Predictive Modeling for Bandgap Tuning in Perovskite Solar Cells using Machine Learning

Perovskite solar cells (PSCs) have rapidly advanced, gaining attention for their high efficiency and affordability. In this paper, we have used machine learning (ML) models to analyse extensive data on perovskite compositions and bandgaps, aiming to identify optimal material combinations to enhance PSC performance. We have developed a ML-based approach focused on bandgap tuning, which has been a crucial factor for maximizing the photo conversion efficiency of PSCs. Traditional methods have often involved time-consuming and resource-intensive trial-and-error methods. In contrast, our approach using ML models have streamlined this process, significantly reducing the resources and time required for bandgap optimization, making PSC production more efficient and cost-effective.

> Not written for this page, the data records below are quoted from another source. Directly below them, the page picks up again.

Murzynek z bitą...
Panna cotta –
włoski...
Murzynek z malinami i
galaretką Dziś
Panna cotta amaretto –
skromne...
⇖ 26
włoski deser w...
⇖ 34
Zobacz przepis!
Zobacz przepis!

We have implemented three ML models Linear Regression, Random Forest, and Neural Networks, to predict bandgap values from a comprehensive dataset of perovskite compositions. Our results have indicated that Linear Regression has outperformed the others, achieving a root mean square error (RMSE) of 0.00314 and a Pearson Correlation Coefficient of 0.99997, demonstrating precise and reliable predictions. By utilizing machine learning-based prediction, this work has not only reduced reliance on traditional methods but also accelerated the development of high-performance PSCs, contributing to the ongoing evolution of sustainable and economically viable solar energy solutions.